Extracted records
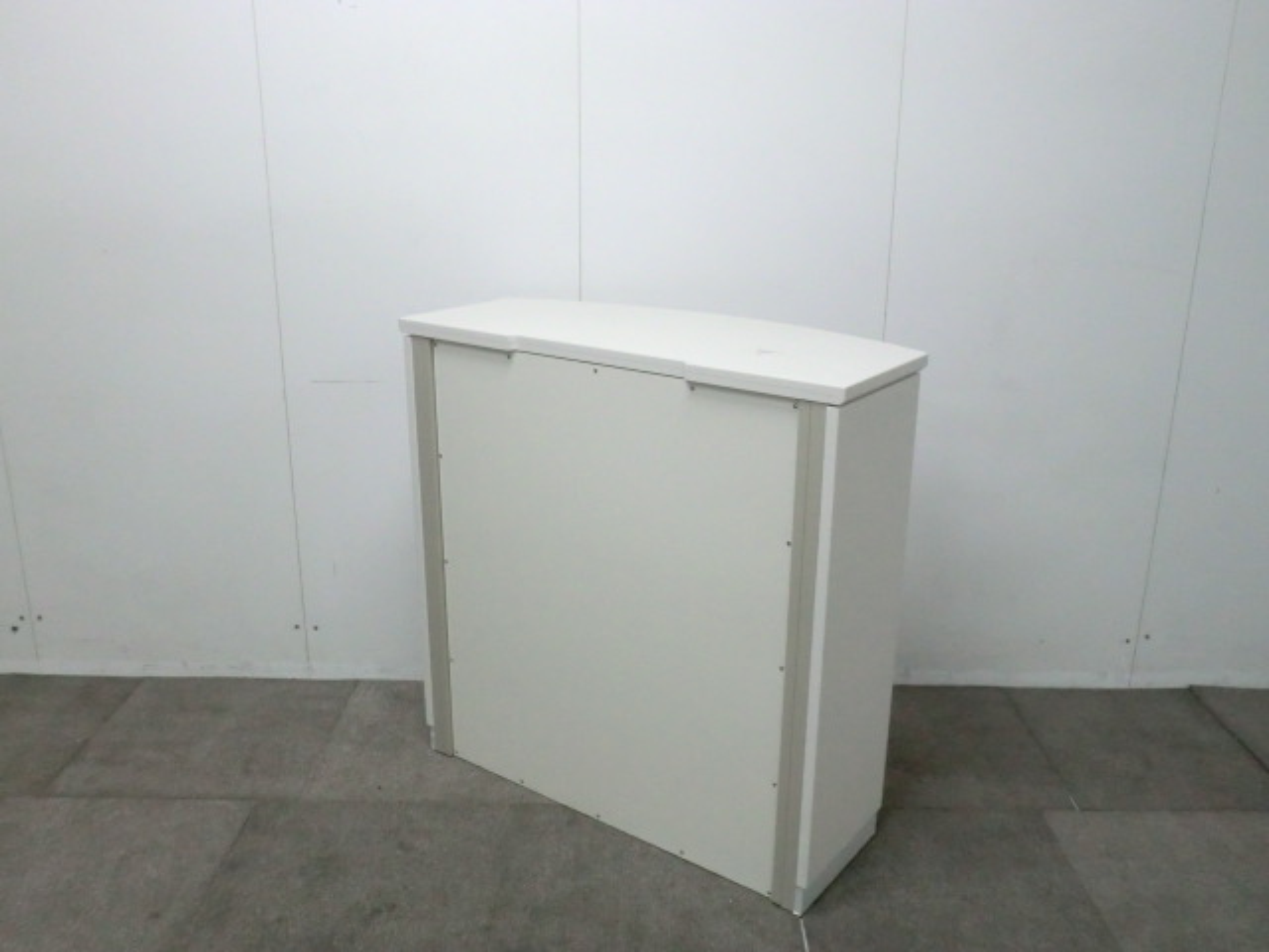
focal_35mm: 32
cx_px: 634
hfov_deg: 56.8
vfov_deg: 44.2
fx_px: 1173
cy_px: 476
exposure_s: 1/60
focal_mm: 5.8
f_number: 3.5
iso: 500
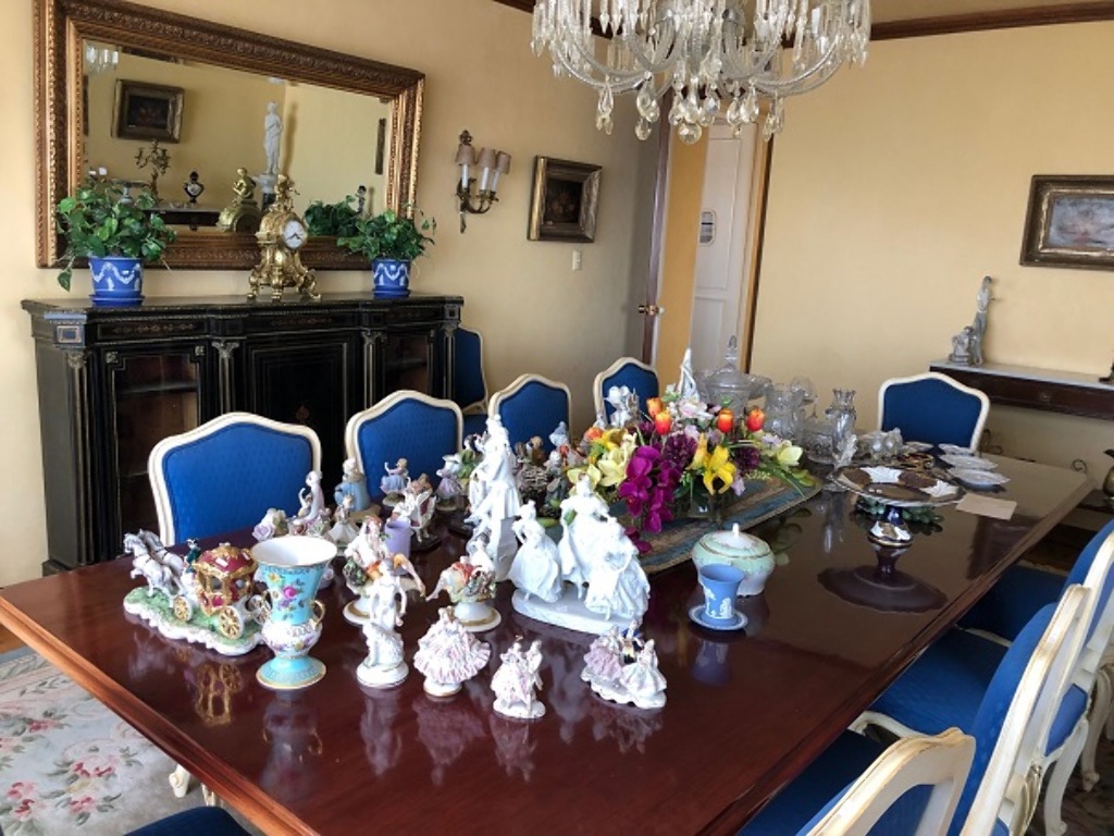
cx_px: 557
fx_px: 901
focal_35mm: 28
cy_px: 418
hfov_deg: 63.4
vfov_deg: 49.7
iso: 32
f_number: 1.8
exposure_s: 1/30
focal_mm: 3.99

--- Aim of the task ---
Would you return the records exactly as written, minus any image?

--- Written answer ---
focal_35mm: 32
cx_px: 634
hfov_deg: 56.8
vfov_deg: 44.2
fx_px: 1173
cy_px: 476
exposure_s: 1/60
focal_mm: 5.8
f_number: 3.5
iso: 500
cx_px: 557
fx_px: 901
focal_35mm: 28
cy_px: 418
hfov_deg: 63.4
vfov_deg: 49.7
iso: 32
f_number: 1.8
exposure_s: 1/30
focal_mm: 3.99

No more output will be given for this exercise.